→ WHAT THE TASK REQUIRES:
Convert every line below into a two-column Markdown table headed "No." and "Line," numbering the lines in order and omitting the blank ones.

Chart-based quiz rows

■ ■ ■ ■ ■

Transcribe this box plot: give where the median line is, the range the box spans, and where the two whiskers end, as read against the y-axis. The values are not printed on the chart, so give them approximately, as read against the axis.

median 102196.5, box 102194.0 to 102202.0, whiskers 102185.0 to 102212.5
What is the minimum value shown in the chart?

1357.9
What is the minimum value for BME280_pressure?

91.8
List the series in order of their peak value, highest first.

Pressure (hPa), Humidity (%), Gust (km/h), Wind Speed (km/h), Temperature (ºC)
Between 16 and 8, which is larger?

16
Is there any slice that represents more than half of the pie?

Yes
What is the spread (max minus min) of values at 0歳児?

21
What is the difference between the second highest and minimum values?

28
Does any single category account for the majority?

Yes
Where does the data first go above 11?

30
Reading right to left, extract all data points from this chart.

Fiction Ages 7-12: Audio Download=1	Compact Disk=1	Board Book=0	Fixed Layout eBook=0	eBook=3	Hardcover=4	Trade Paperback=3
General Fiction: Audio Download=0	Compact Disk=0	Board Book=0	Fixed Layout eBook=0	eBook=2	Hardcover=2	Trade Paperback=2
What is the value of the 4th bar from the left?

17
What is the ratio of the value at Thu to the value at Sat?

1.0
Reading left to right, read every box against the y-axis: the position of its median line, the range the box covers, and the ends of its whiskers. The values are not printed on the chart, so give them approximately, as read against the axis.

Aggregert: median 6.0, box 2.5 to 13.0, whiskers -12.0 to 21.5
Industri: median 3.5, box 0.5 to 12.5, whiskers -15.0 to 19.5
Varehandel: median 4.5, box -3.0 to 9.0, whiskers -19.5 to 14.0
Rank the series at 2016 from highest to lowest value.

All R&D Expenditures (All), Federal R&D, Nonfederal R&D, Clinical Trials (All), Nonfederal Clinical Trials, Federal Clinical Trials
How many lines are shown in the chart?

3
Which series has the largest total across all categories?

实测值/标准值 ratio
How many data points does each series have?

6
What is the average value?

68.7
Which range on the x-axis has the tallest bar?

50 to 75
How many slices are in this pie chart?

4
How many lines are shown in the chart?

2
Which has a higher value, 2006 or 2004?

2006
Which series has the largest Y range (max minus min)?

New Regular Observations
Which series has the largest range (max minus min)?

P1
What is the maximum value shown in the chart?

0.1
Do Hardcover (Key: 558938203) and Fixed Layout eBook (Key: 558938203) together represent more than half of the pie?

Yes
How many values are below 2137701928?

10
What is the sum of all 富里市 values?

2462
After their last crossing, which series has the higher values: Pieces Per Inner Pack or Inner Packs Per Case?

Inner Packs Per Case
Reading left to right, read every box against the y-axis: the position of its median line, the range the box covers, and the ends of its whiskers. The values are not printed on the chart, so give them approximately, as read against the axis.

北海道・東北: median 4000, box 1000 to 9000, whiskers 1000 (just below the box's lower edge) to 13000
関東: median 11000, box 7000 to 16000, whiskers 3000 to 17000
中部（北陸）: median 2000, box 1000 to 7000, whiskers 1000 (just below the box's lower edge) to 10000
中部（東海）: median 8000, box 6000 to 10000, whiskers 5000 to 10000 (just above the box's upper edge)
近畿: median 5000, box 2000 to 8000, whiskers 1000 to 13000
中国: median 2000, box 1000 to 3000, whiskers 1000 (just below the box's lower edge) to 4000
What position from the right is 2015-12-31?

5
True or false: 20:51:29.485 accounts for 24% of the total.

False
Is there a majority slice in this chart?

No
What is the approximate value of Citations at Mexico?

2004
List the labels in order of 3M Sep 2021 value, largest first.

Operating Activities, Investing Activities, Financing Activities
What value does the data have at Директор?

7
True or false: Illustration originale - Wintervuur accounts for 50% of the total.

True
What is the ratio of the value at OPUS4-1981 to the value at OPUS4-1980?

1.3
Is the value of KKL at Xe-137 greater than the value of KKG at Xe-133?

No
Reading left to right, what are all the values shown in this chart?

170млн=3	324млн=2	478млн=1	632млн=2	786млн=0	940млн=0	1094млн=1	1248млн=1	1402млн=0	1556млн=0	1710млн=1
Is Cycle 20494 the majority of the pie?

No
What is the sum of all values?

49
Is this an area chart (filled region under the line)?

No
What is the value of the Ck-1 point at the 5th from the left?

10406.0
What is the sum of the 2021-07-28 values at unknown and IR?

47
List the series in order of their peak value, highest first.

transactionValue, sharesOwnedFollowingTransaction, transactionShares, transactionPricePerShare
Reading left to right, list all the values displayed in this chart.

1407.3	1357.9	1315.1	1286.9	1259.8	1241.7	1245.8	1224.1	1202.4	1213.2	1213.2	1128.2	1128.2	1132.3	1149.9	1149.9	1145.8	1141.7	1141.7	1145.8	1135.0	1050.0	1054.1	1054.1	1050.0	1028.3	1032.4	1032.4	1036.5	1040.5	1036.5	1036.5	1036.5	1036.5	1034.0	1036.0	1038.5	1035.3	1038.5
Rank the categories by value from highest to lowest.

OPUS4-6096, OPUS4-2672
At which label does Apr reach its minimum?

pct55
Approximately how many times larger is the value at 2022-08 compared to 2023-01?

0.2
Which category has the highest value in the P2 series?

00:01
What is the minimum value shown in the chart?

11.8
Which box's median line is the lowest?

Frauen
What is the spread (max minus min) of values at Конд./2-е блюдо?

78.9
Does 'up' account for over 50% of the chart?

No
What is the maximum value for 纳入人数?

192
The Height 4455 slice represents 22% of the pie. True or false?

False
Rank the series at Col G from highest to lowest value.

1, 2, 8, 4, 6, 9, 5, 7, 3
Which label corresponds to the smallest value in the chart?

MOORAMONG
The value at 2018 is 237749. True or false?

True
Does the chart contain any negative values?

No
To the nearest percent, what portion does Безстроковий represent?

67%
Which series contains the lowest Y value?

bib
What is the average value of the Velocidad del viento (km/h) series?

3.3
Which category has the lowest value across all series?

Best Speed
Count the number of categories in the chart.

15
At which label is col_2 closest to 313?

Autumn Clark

■ ■ ■ ■ ■

→ SOLVED PROBLEM:
| No. | Line |
|---|---|
| 1 | Transcribe this box plot: give where the median line is, the range the box spans, and where the two whiskers end, as read against the y-axis. The values are not printed on the chart, so give them approximately, as read against the axis. |
| 2 | median 102196.5, box 102194.0 to 102202.0, whiskers 102185.0 to 102212.5 |
| 3 | What is the minimum value shown in the chart? |
| 4 | 1357.9 |
| 5 | What is the minimum value for BME280_pressure? |
| 6 | 91.8 |
| 7 | List the series in order of their peak value, highest first. |
| 8 | Pressure (hPa), Humidity (%), Gust (km/h), Wind Speed (km/h), Temperature (ºC) |
| 9 | Between 16 and 8, which is larger? |
| 10 | 16 |
| 11 | Is there any slice that represents more than half of the pie? |
| 12 | Yes |
| 13 | What is the spread (max minus min) of values at 0歳児? |
| 14 | 21 |
| 15 | What is the difference between the second highest and minimum values? |
| 16 | 28 |
| 17 | Does any single category account for the majority? |
| 18 | Yes |
| 19 | Where does the data first go above 11? |
| 20 | 30 |
| 21 | Reading right to left, extract all data points from this chart. |
| 22 | Fiction Ages 7-12: Audio Download=1	Compact Disk=1	Board Book=0	Fixed Layout eBook=0	eBook=3	Hardcover=4	Trade Paperback=3 |
| 23 | General Fiction: Audio Download=0	Compact Disk=0	Board Book=0	Fixed Layout eBook=0	eBook=2	Hardcover=2	Trade Paperback=2 |
| 24 | What is the value of the 4th bar from the left? |
| 25 | 17 |
| 26 | What is the ratio of the value at Thu to the value at Sat? |
| 27 | 1.0 |
| 28 | Reading left to right, read every box against the y-axis: the position of its median line, the range the box covers, and the ends of its whiskers. The values are not printed on the chart, so give them approximately, as read against the axis. |
| 29 | Aggregert: median 6.0, box 2.5 to 13.0, whiskers -12.0 to 21.5 |
| 30 | Industri: median 3.5, box 0.5 to 12.5, whiskers -15.0 to 19.5 |
| 31 | Varehandel: median 4.5, box -3.0 to 9.0, whiskers -19.5 to 14.0 |
| 32 | Rank the series at 2016 from highest to lowest value. |
| 33 | All R&D Expenditures (All), Federal R&D, Nonfederal R&D, Clinical Trials (All), Nonfederal Clinical Trials, Federal Clinical Trials |
| 34 | How many lines are shown in the chart? |
| 35 | 3 |
| 36 | Which series has the largest total across all categories? |
| 37 | 实测值/标准值 ratio |
| 38 | How many data points does each series have? |
| 39 | 6 |
| 40 | What is the average value? |
| 41 | 68.7 |
| 42 | Which range on the x-axis has the tallest bar? |
| 43 | 50 to 75 |
| 44 | How many slices are in this pie chart? |
| 45 | 4 |
| 46 | How many lines are shown in the chart? |
| 47 | 2 |
| 48 | Which has a higher value, 2006 or 2004? |
| 49 | 2006 |
| 50 | Which series has the largest Y range (max minus min)? |
| 51 | New Regular Observations |
| 52 | Which series has the largest range (max minus min)? |
| 53 | P1 |
| 54 | What is the maximum value shown in the chart? |
| 55 | 0.1 |
| 56 | Do Hardcover (Key: 558938203) and Fixed Layout eBook (Key: 558938203) together represent more than half of the pie? |
| 57 | Yes |
| 58 | How many values are below 2137701928? |
| 59 | 10 |
| 60 | What is the sum of all 富里市 values? |
| 61 | 2462 |
| 62 | After their last crossing, which series has the higher values: Pieces Per Inner Pack or Inner Packs Per Case? |
| 63 | Inner Packs Per Case |
| 64 | Reading left to right, read every box against the y-axis: the position of its median line, the range the box covers, and the ends of its whiskers. The values are not printed on the chart, so give them approximately, as read against the axis. |
| 65 | 北海道・東北: median 4000, box 1000 to 9000, whiskers 1000 (just below the box's lower edge) to 13000 |
| 66 | 関東: median 11000, box 7000 to 16000, whiskers 3000 to 17000 |
| 67 | 中部（北陸）: median 2000, box 1000 to 7000, whiskers 1000 (just below the box's lower edge) to 10000 |
| 68 | 中部（東海）: median 8000, box 6000 to 10000, whiskers 5000 to 10000 (just above the box's upper edge) |
| 69 | 近畿: median 5000, box 2000 to 8000, whiskers 1000 to 13000 |
| 70 | 中国: median 2000, box 1000 to 3000, whiskers 1000 (just below the box's lower edge) to 4000 |
| 71 | What position from the right is 2015-12-31? |
| 72 | 5 |
| 73 | True or false: 20:51:29.485 accounts for 24% of the total. |
| 74 | False |
| 75 | Is there a majority slice in this chart? |
| 76 | No |
| 77 | What is the approximate value of Citations at Mexico? |
| 78 | 2004 |
| 79 | List the labels in order of 3M Sep 2021 value, largest first. |
| 80 | Operating Activities, Investing Activities, Financing Activities |
| 81 | What value does the data have at Директор? |
| 82 | 7 |
| 83 | True or false: Illustration originale - Wintervuur accounts for 50% of the total. |
| 84 | True |
| 85 | What is the ratio of the value at OPUS4-1981 to the value at OPUS4-1980? |
| 86 | 1.3 |
| 87 | Is the value of KKL at Xe-137 greater than the value of KKG at Xe-133? |
| 88 | No |
| 89 | Reading left to right, what are all the values shown in this chart? |
| 90 | 170млн=3	324млн=2	478млн=1	632млн=2	786млн=0	940млн=0	1094млн=1	1248млн=1	1402млн=0	1556млн=0	1710млн=1 |
| 91 | Is Cycle 20494 the majority of the pie? |
| 92 | No |
| 93 | What is the sum of all values? |
| 94 | 49 |
| 95 | Is this an area chart (filled region under the line)? |
| 96 | No |
| 97 | What is the value of the Ck-1 point at the 5th from the left? |
| 98 | 10406.0 |
| 99 | What is the sum of the 2021-07-28 values at unknown and IR? |
| 100 | 47 |
| 101 | List the series in order of their peak value, highest first. |
| 102 | transactionValue, sharesOwnedFollowingTransaction, transactionShares, transactionPricePerShare |
| 103 | Reading left to right, list all the values displayed in this chart. |
| 104 | 1407.3	1357.9	1315.1	1286.9	1259.8	1241.7	1245.8	1224.1	1202.4	1213.2	1213.2	1128.2	1128.2	1132.3	1149.9	1149.9	1145.8	1141.7	1141.7	1145.8	1135.0	1050.0	1054.1	1054.1	1050.0	1028.3	1032.4	1032.4	1036.5	1040.5	1036.5	1036.5	1036.5	1036.5	1034.0	1036.0	1038.5	1035.3	1038.5 |
| 105 | Rank the categories by value from highest to lowest. |
| 106 | OPUS4-6096, OPUS4-2672 |
| 107 | At which label does Apr reach its minimum? |
| 108 | pct55 |
| 109 | Approximately how many times larger is the value at 2022-08 compared to 2023-01? |
| 110 | 0.2 |
| 111 | Which category has the highest value in the P2 series? |
| 112 | 00:01 |
| 113 | What is the minimum value shown in the chart? |
| 114 | 11.8 |
| 115 | Which box's median line is the lowest? |
| 116 | Frauen |
| 117 | What is the spread (max minus min) of values at Конд./2-е блюдо? |
| 118 | 78.9 |
| 119 | Does 'up' account for over 50% of the chart? |
| 120 | No |
| 121 | What is the maximum value for 纳入人数? |
| 122 | 192 |
| 123 | The Height 4455 slice represents 22% of the pie. True or false? |
| 124 | False |
| 125 | Rank the series at Col G from highest to lowest value. |
| 126 | 1, 2, 8, 4, 6, 9, 5, 7, 3 |
| 127 | Which label corresponds to the smallest value in the chart? |
| 128 | MOORAMONG |
| 129 | The value at 2018 is 237749. True or false? |
| 130 | True |
| 131 | Does the chart contain any negative values? |
| 132 | No |
| 133 | To the nearest percent, what portion does Безстроковий represent? |
| 134 | 67% |
| 135 | Which series contains the lowest Y value? |
| 136 | bib |
| 137 | What is the average value of the Velocidad del viento (km/h) series? |
| 138 | 3.3 |
| 139 | Which category has the lowest value across all series? |
| 140 | Best Speed |
| 141 | Count the number of categories in the chart. |
| 142 | 15 |
| 143 | At which label is col_2 closest to 313? |
| 144 | Autumn Clark |